Mehr als 69 Millionen Euro, die im Finanzjahr 2019 von der Region als Überschuss zu Buche schlagen, sollen den beiden Ländern zugute kommen, um die Coronahilfen-Ausgaben zu decken.

Bei ihrer heutigen (29. April) Videokonferenz hat die Regionalregierung der Allgemeinen Rechnungslegung des Haushaltsjahres 2019 der Autonomen Region Trentino-Südtirol zugestimmt. Diese weist demnach einen so genannten Kompetenzüberschuss von mehr als 69 Millionen aus, welcher Teil des Gesamtüberschusses von 230 Millionen Euro ist.

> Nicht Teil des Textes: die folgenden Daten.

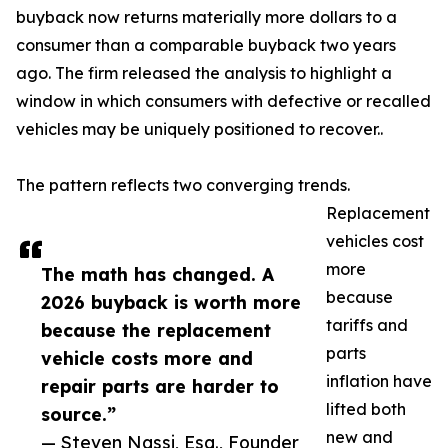
buyback now returns materially more dollars to a
consumer than a comparable buyback two years
ago. The firm released the analysis to highlight a
window in which consumers with defective or recalled
vehicles may be uniquely positioned to recover..
The pattern reflects two converging trends.
Replacement
vehicles cost
more
The math has changed. A
because
2026 buyback is worth more
tariffs and
because the replacement
parts
vehicle costs more and
inflation have
repair parts are harder to
lifted both
source.”
new and
— Steven Nassi, Esq., Founder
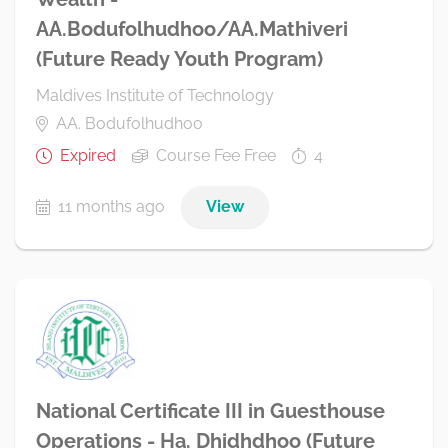
AA.Bodufolhudhoo/AA.Mathiveri
(Future Ready Youth Program)
Maldives Institute of Technology
AA. Bodufolhudhoo
Expired
Course Fee Free
4
11 months ago
View
National Certificate III in Guesthouse
Operations - Ha. Dhidhdhoo (Future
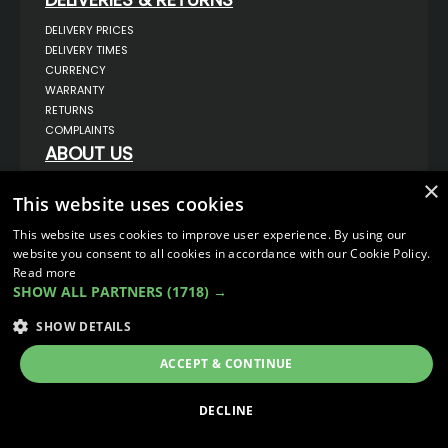
DELIVERY PRICES
DELIVERY TIMES
CURRENCY
WARRANTY
RETURNS
COMPLAINTS
ABOUT US
UNIT 1,
×
BILSTHORPE BUSINESS PARK,
This website uses cookies
BILSTHORPE,
NOTTINGHAMSHIRE,
This website uses cookies to improve user experience. By using our
NG22 8ST UK
website you consent to all cookies in accordance with our Cookie Policy.
TEL: 01623 797 358
Read more
SHOW ALL PARTNERS
(1718) →
SALES@VANSTYLE.CO.UK
SHOW DETAILS
© COPYRIGHT 2026
VanStyle (PALM AUTOMOTIVE)
ECOMMERCE SOLUTION BY
IBRIDGE.CO.UK
ACCEPT & CONTINUE
DECLINE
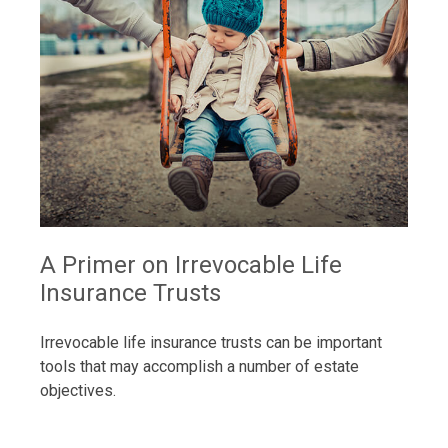
A Primer on Irrevocable Life
Insurance Trusts
Irrevocable life insurance trusts can be important
tools that may accomplish a number of estate
objectives.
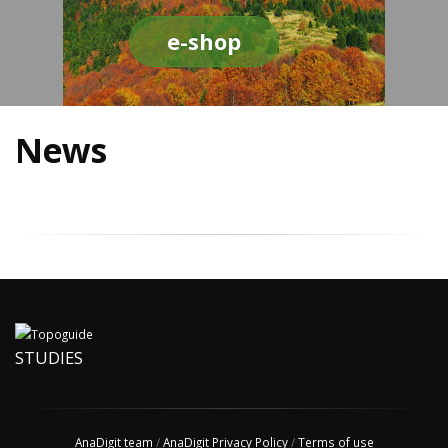
e-shop
News
STUDIES
AnaDigit team
/
AnaDigit Privacy Policy
/
Terms of use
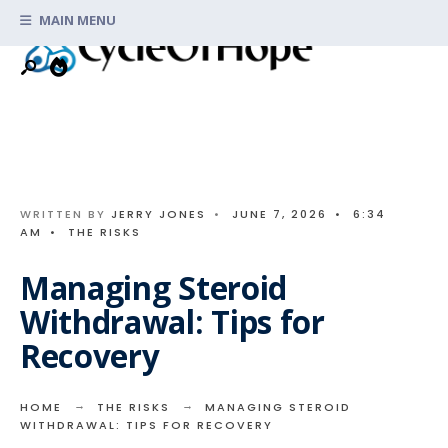
Search
Skip
MAIN MENU
for:
to
content
WRITTEN BY
JERRY JONES
•
JUNE 7, 2026
•
6:34
AM
•
THE RISKS
Managing Steroid
Withdrawal: Tips for
Recovery
HOME
THE RISKS
MANAGING STEROID
WITHDRAWAL: TIPS FOR RECOVERY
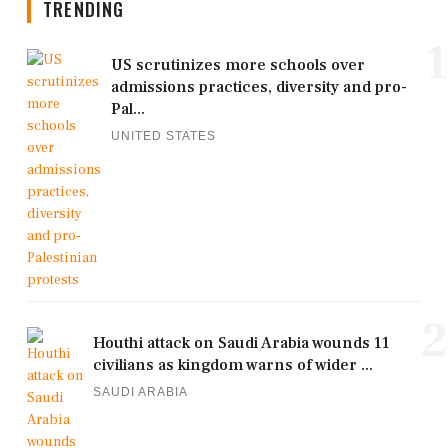
TRENDING
1
US scrutinizes more schools over
admissions practices, diversity and pro-
Pal...
UNITED STATES
2
Houthi attack on Saudi Arabia wounds 11
civilians as kingdom warns of wider ...
SAUDI ARABIA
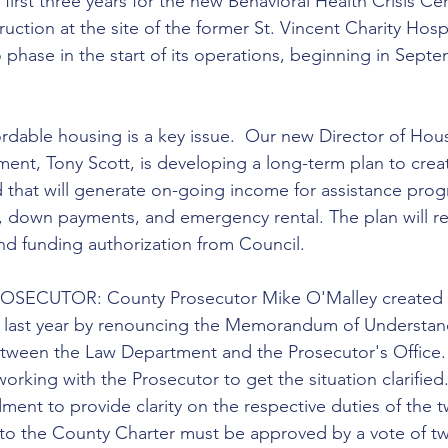
first three years for the new Behavioral Health Crisis Cen
ction at the site of the former St. Vincent Charity Hospi
 phase in the start of its operations, beginning in Sept
dable housing is a key issue.  Our new Director of Hou
t, Tony Scott, is developing a long-term plan to creat
 that will generate on-going income for assistance prog
 down payments, and emergency rental. The plan will re
d funding authorization from Council.
ECUTOR: County Prosecutor Mike O'Malley created 
ty last year by renouncing the Memorandum of Understan
etween the Law Department and the Prosecutor's Office.
orking with the Prosecutor to get the situation clarified. 
ent to provide clarity on the respective duties of the t
to the County Charter must be approved by a vote of t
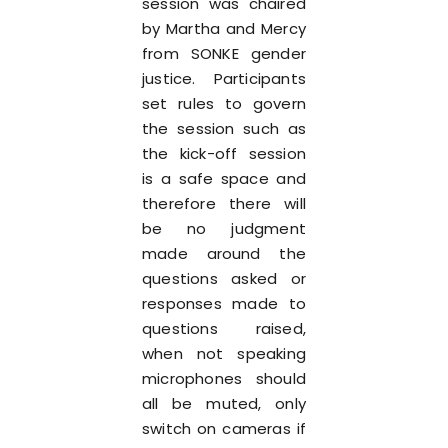
session was chaired
by Martha and Mercy
from SONKE gender
justice. Participants
set rules to govern
the session such as
the kick-off session
is a safe space and
therefore there will
be no judgment
made around the
questions asked or
responses made to
questions raised,
when not speaking
microphones should
all be muted, only
switch on cameras if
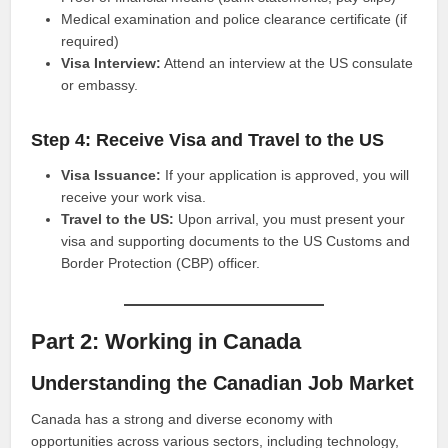
Medical examination and police clearance certificate (if
required)
Visa Interview:
Attend an interview at the US consulate
or embassy.
Step 4: Receive Visa and Travel to the US
Visa Issuance:
If your application is approved, you will
receive your work visa.
Travel to the US:
Upon arrival, you must present your
visa and supporting documents to the US Customs and
Border Protection (CBP) officer.
Part 2: Working in Canada
Understanding the Canadian Job Market
Canada has a strong and diverse economy with
opportunities across various sectors, including technology,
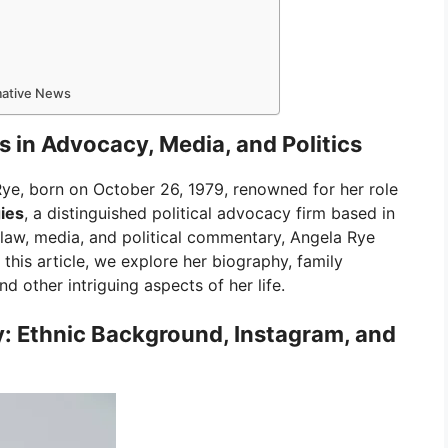
rmative News
 in Advocacy, Media, and Politics
ye, born on October 26, 1979, renowned for her role
ies
, a distinguished political advocacy firm based in
law, media, and political commentary, Angela Rye
n this article, we explore her biography, family
d other intriguing aspects of her life.
y: Ethnic Background, Instagram, and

"Das positive Ergebnis zeigt, dass von den Ämtern der Region die Ressourcen gut und korrekt verwaltet werden und die Rationalisierung der Ausgaben umgesetzt wird. Sowohl beim Kapital, als auch bei den laufenden Ausgaben sind wir finanziell ausgewogen", betont Regionalregierungspräsident Arno Kompatscher, der gleichzeitig die gute Planung der Ressourcen und Ausgaben lobt. Diese positive Ausgangslage versetzt die Region nun in die Lage, die überschüssigen Gelder zwischen Südtirol und Trentino aufteilen zu können. Die genauen Modalitäten dafür werden in Kürze festgelegt. In jedem Fall sollen damit die beiden Länder bei der Bewältigung der Mehrausgaben durch den aktuellen Corona-bedingten Ausnahmezustand unterstützt werden.